In her speech accepting the honorary doctorate from the Pratt Institute, she told the graduates, "Do you know how thrilled I am, because as a doctor now, I can get a professional discount for plastic surgery!"

She says she began to talk about her plastic surgery because other stars who have undergone it denied they had facial work. Joan says she has had "One big face lift, you know, a big job. And then, I tweak. I will go in for the botox. I will say, 'This is not looking good on camera. Could we just pull that up?' "

Joan is also, by her own account, constantly insecure about her career. If the comedy doesn't work, she has Joan Rivers Worldwide, a business which has generated more than $500 million in overall sales of cosmetics, jewelry and fashion accessories. She markets her products extensively through appearances on QVC, and estimates that she spends about 60 per cent of her time on her growing enterprise.

"She won't accept that she's successful," Melissa says. "She won't accept that she's beautiful. She won't accept that she's a legend. She won't accept any of that. I think if she accepts it, she's scared she'll stop fighting to keep going."

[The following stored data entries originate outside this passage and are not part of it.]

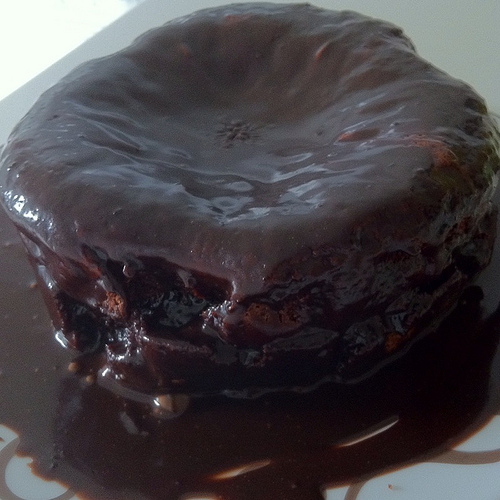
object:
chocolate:
[65, 140, 399, 480]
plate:
[23, 420, 411, 477]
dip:
[61, 236, 224, 386]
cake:
[0, 13, 461, 444]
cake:
[18, 121, 429, 454]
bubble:
[131, 369, 203, 411]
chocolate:
[57, 115, 410, 336]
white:
[24, 6, 88, 60]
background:
[32, 6, 182, 36]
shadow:
[84, 25, 151, 84]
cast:
[97, 16, 269, 66]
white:
[300, 406, 415, 464]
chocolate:
[185, 304, 453, 428]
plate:
[224, 420, 407, 469]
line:
[331, 405, 481, 498]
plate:
[197, 360, 451, 478]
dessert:
[8, 5, 462, 467]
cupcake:
[49, 49, 485, 440]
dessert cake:
[26, 30, 435, 460]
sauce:
[108, 308, 279, 484]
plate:
[180, 368, 440, 493]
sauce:
[31, 414, 402, 498]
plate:
[183, 380, 452, 483]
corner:
[401, 439, 497, 495]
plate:
[187, 389, 438, 493]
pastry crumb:
[52, 289, 248, 360]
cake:
[66, 106, 386, 427]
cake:
[21, 68, 494, 440]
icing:
[165, 87, 302, 179]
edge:
[0, 10, 60, 95]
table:
[0, 4, 86, 180]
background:
[22, 12, 93, 53]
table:
[1, 6, 98, 116]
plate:
[250, 417, 417, 480]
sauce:
[191, 344, 443, 496]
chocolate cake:
[287, 198, 362, 466]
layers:
[290, 246, 327, 464]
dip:
[187, 80, 303, 191]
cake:
[0, 0, 446, 485]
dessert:
[22, 17, 490, 493]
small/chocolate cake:
[0, 1, 484, 389]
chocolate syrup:
[3, 235, 482, 496]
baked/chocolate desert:
[3, 1, 482, 416]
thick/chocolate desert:
[7, 3, 482, 415]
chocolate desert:
[4, 5, 484, 424]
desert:
[7, 1, 471, 418]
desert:
[9, 2, 480, 497]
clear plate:
[400, 473, 465, 498]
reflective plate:
[14, 401, 114, 496]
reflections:
[48, 380, 315, 498]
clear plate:
[3, 417, 483, 492]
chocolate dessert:
[8, 5, 483, 389]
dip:
[174, 52, 314, 172]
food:
[4, 0, 484, 424]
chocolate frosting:
[6, 6, 484, 295]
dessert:
[5, 4, 480, 417]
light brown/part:
[104, 292, 124, 313]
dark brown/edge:
[213, 277, 403, 347]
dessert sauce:
[37, 392, 269, 466]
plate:
[2, 388, 462, 496]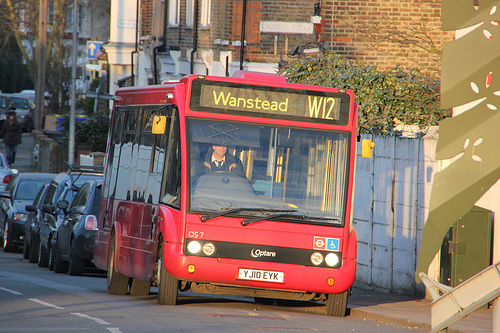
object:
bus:
[93, 70, 356, 318]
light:
[185, 239, 345, 267]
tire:
[152, 249, 180, 306]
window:
[182, 115, 348, 230]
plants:
[275, 41, 442, 133]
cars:
[0, 163, 104, 276]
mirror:
[361, 139, 375, 159]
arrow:
[87, 42, 98, 59]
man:
[200, 144, 246, 177]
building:
[105, 0, 441, 297]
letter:
[212, 89, 341, 120]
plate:
[238, 268, 285, 283]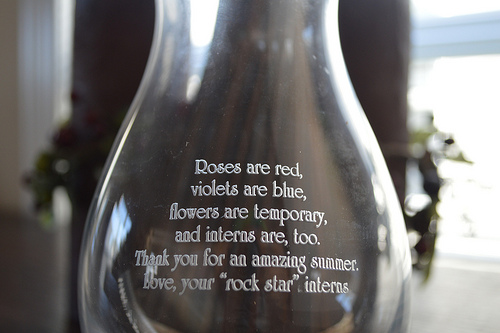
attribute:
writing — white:
[123, 132, 373, 314]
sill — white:
[388, 196, 488, 237]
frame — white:
[403, 9, 498, 292]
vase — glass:
[177, 55, 332, 225]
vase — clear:
[72, 3, 416, 328]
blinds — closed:
[2, 3, 73, 231]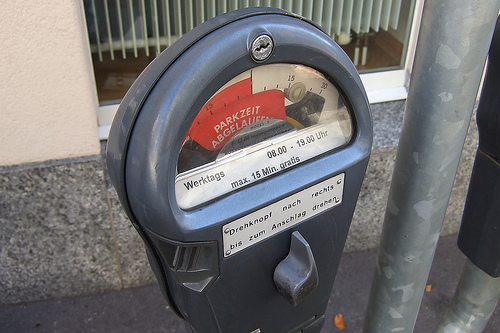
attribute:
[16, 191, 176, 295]
wall — grey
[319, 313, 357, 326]
leaf — brown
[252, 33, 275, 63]
lock — silver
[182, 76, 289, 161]
label — red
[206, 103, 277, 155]
letters — white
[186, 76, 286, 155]
label — red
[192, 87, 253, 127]
numbers — black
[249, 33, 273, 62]
keyhole — silver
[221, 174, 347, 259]
label — white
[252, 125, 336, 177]
numbers — black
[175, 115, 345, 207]
label — white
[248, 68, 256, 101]
line — black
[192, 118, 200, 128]
line — black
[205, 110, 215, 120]
line — black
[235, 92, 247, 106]
line — black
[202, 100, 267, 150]
lettering — white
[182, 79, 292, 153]
background — red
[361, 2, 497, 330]
pole — silver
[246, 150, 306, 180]
numbers — black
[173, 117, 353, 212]
background — white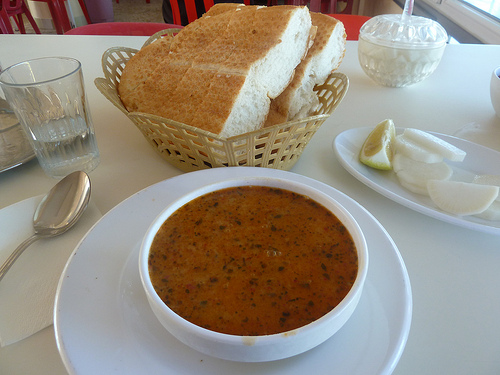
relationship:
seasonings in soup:
[222, 262, 249, 274] [174, 207, 336, 340]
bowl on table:
[136, 174, 371, 362] [2, 28, 498, 373]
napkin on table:
[0, 189, 105, 350] [2, 28, 498, 373]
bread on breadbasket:
[118, 3, 344, 136] [93, 27, 349, 179]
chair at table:
[53, 2, 233, 38] [2, 28, 498, 373]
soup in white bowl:
[153, 186, 353, 333] [133, 171, 370, 361]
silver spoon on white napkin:
[11, 160, 97, 247] [2, 200, 52, 330]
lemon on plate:
[362, 111, 396, 178] [333, 117, 464, 225]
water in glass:
[25, 118, 96, 174] [2, 50, 100, 173]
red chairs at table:
[1, 2, 426, 36] [2, 28, 498, 373]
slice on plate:
[353, 113, 403, 171] [336, 112, 486, 229]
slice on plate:
[419, 173, 499, 218] [336, 112, 486, 229]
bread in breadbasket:
[118, 3, 344, 136] [93, 27, 349, 179]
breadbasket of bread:
[93, 27, 349, 179] [118, 3, 344, 136]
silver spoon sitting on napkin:
[0, 170, 91, 281] [3, 221, 84, 342]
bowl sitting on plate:
[133, 175, 382, 369] [74, 262, 144, 364]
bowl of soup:
[133, 175, 382, 369] [171, 197, 341, 309]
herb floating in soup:
[271, 223, 278, 232] [153, 186, 353, 333]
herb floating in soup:
[209, 271, 218, 283] [153, 186, 353, 333]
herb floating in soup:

What's missing in her life, Joan says, is a companion. But the most important thing is "making sure my daughter's gonna be OK. She's [divorced] and that's a tough time for her. And of course, my grandson. And those are my two priorities."

When Joan plays grandmother to Melissa's son, Cooper, "You cannot imagine the chaos that goes on," Melissa says. "I'll come down and she'll be trying to feed him Cool Whip for breakfast. And I'll say, 'Mom, you cannot do that. He has to eat better food.' And literally, not like three hours later, she'll say, 'You know, Melissa, he doesn't have a very good diet.' Really? Call me surprised! You just gave him Cool Whip for breakfast!"